### TASK REQUIREMENTS:
Each entry should be copied as it stands, leaving the pictures behind.
** AVAILABLE DATA follows **
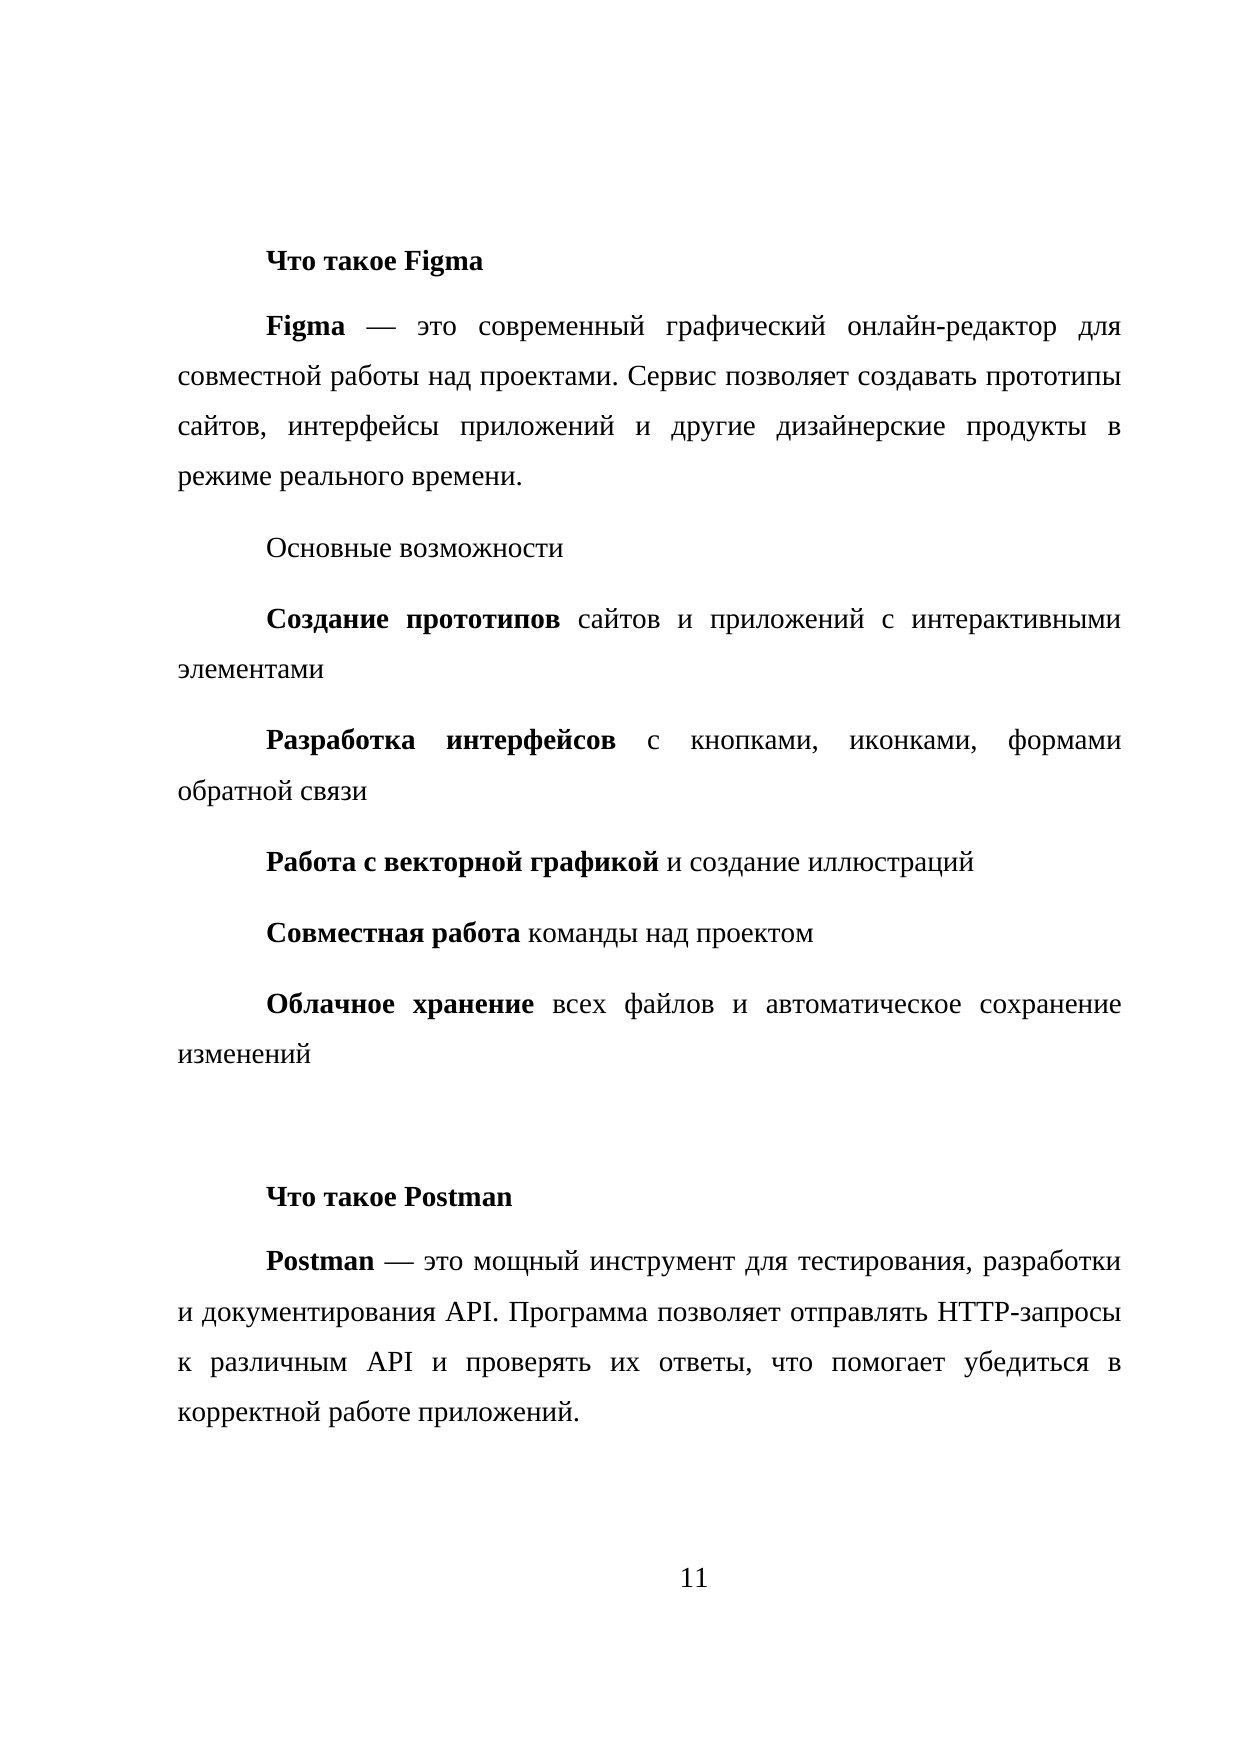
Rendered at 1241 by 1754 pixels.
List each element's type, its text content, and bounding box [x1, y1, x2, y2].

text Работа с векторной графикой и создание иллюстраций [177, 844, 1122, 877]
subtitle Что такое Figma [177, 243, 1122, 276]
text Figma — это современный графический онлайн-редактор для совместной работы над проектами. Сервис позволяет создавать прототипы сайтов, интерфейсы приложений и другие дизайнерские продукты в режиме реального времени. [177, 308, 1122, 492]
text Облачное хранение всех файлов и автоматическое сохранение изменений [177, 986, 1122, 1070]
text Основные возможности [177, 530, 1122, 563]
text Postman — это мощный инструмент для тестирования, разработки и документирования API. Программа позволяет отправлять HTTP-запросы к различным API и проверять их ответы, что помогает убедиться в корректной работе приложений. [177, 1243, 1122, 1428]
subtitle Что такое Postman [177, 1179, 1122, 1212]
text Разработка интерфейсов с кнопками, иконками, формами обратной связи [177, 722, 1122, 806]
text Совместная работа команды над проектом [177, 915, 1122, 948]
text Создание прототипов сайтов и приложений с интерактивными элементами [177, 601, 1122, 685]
** End of AVAILABLE DATA **
### RESULT OF THE TASK:
Rendered at 1241 by 1754 pixels.
List each element's type, its text content, and bounding box [x1, y1, x2, y2].

text Работа с векторной графикой и создание иллюстраций [177, 844, 1122, 877]
subtitle Что такое Figma [177, 243, 1122, 276]
text Figma — это современный графический онлайн-редактор для совместной работы над проектами. Сервис позволяет создавать прототипы сайтов, интерфейсы приложений и другие дизайнерские продукты в режиме реального времени. [177, 308, 1122, 492]
text Облачное хранение всех файлов и автоматическое сохранение изменений [177, 986, 1122, 1070]
text Основные возможности [177, 530, 1122, 563]
text Postman — это мощный инструмент для тестирования, разработки и документирования API. Программа позволяет отправлять HTTP-запросы к различным API и проверять их ответы, что помогает убедиться в корректной работе приложений. [177, 1243, 1122, 1428]
subtitle Что такое Postman [177, 1179, 1122, 1212]
text Разработка интерфейсов с кнопками, иконками, формами обратной связи [177, 722, 1122, 806]
text Совместная работа команды над проектом [177, 915, 1122, 948]
text Создание прототипов сайтов и приложений с интерактивными элементами [177, 601, 1122, 685]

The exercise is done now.